* **Problem requirements**
Look through the data below and extract, unchanged, the lines from the one that contains "junior faculty through collaborative research" to the one that contains "University of Pittsburgh.", both included.

┌──

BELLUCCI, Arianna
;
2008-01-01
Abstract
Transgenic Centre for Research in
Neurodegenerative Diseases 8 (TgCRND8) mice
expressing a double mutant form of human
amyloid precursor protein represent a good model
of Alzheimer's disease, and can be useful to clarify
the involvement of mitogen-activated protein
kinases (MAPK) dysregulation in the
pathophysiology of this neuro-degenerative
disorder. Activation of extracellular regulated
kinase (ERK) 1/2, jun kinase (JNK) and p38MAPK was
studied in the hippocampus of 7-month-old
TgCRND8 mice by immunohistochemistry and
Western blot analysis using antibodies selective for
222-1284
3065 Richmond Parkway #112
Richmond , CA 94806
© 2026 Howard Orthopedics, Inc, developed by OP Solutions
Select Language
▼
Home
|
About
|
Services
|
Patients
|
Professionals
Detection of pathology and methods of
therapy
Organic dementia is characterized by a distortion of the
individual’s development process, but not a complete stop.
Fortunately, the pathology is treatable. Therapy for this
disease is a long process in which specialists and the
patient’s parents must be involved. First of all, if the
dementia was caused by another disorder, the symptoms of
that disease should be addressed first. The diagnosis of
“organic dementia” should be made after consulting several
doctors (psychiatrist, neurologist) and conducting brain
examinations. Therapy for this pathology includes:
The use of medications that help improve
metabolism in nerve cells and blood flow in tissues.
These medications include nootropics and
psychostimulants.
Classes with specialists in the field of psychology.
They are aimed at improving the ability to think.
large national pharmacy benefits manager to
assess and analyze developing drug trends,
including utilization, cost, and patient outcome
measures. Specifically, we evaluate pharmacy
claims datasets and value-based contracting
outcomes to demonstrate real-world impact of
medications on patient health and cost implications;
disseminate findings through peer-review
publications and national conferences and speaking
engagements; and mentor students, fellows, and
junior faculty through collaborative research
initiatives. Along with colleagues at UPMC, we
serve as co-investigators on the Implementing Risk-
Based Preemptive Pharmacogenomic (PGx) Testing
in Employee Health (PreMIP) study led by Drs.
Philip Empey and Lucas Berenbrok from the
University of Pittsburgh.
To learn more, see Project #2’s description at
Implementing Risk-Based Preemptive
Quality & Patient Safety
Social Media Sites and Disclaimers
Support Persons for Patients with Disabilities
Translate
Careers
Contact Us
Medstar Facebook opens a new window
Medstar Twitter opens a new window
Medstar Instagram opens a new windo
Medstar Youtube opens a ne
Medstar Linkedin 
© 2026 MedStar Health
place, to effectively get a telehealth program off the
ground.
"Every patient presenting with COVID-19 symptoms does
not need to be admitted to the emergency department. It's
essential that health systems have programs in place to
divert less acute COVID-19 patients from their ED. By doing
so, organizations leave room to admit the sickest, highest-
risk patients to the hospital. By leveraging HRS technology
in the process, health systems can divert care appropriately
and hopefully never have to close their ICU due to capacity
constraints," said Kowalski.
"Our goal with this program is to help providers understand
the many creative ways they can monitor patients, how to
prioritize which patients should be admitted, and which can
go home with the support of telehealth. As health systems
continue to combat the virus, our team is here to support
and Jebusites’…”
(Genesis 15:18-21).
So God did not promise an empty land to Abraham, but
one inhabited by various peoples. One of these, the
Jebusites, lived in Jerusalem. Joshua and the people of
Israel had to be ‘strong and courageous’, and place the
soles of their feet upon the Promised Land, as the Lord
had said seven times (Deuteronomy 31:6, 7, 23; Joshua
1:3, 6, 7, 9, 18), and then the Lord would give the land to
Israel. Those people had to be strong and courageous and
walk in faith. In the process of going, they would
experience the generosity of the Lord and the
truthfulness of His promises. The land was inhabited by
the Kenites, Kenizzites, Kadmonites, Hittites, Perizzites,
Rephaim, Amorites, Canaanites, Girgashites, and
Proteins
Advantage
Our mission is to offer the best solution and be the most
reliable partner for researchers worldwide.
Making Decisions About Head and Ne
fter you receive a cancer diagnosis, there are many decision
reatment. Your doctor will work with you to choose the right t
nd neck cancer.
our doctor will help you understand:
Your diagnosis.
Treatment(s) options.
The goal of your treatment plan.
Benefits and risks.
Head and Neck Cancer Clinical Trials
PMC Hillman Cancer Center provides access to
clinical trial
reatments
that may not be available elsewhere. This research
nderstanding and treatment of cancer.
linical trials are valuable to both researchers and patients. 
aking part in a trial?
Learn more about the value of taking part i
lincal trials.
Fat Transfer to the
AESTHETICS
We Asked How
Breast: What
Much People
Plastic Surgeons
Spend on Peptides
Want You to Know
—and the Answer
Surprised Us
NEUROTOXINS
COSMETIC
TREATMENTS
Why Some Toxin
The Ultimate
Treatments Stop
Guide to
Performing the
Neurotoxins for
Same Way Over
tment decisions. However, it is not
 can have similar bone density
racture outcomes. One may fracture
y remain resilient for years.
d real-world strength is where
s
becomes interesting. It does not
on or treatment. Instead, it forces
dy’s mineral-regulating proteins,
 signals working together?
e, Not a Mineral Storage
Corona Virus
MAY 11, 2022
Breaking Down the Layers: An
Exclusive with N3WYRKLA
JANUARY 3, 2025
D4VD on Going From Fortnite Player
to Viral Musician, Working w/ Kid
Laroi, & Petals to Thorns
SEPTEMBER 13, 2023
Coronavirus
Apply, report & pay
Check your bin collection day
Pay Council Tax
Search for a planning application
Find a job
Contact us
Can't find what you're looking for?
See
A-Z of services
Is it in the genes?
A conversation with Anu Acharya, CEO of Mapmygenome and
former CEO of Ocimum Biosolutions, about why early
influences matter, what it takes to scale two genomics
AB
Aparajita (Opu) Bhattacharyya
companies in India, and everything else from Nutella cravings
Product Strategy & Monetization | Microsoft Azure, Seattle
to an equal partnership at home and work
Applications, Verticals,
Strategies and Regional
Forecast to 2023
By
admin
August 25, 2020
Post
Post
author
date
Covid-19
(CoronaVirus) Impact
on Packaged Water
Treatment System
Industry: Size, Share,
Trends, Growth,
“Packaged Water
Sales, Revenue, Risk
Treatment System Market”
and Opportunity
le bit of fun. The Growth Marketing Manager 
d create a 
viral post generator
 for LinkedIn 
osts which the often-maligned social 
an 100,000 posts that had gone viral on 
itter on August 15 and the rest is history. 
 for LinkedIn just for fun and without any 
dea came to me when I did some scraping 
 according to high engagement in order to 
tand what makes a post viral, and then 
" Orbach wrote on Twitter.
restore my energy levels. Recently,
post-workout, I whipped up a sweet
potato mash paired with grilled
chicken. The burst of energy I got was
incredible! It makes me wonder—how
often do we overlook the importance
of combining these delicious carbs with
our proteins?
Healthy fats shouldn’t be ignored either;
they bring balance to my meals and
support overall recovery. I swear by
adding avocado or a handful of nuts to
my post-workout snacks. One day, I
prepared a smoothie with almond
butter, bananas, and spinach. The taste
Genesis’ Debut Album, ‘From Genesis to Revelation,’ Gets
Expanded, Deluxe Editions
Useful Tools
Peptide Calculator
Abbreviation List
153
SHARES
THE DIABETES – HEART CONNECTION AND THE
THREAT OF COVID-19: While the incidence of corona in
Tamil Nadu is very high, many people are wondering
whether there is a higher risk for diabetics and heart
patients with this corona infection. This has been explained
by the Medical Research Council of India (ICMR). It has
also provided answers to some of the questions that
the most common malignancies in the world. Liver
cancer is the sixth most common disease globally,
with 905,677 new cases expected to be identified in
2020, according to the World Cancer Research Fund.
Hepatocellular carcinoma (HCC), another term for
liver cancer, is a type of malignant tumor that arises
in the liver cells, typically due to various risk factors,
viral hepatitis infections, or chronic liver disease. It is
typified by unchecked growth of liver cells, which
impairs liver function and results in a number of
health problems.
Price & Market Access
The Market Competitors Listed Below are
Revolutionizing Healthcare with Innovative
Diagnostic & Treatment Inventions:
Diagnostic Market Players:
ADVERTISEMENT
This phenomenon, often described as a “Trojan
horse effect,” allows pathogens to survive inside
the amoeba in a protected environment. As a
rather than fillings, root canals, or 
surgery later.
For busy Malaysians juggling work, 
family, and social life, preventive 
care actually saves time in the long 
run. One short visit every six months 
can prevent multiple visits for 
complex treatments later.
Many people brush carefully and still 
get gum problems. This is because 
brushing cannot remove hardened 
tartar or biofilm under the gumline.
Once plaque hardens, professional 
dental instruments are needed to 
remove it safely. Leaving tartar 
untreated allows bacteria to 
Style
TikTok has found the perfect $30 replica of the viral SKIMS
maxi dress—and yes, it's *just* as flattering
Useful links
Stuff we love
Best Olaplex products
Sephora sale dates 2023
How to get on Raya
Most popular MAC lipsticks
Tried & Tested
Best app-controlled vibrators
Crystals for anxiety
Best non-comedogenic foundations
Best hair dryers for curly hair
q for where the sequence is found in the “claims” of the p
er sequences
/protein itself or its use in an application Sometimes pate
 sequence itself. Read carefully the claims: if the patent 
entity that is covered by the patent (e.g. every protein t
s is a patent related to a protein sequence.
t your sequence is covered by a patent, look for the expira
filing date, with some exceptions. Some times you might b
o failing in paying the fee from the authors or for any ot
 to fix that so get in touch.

└──

* **Answer box**
junior faculty through collaborative research
initiatives. Along with colleagues at UPMC, we
serve as co-investigators on the Implementing Risk-
Based Preemptive Pharmacogenomic (PGx) Testing
in Employee Health (PreMIP) study led by Drs.
Philip Empey and Lucas Berenbrok from the
University of Pittsburgh.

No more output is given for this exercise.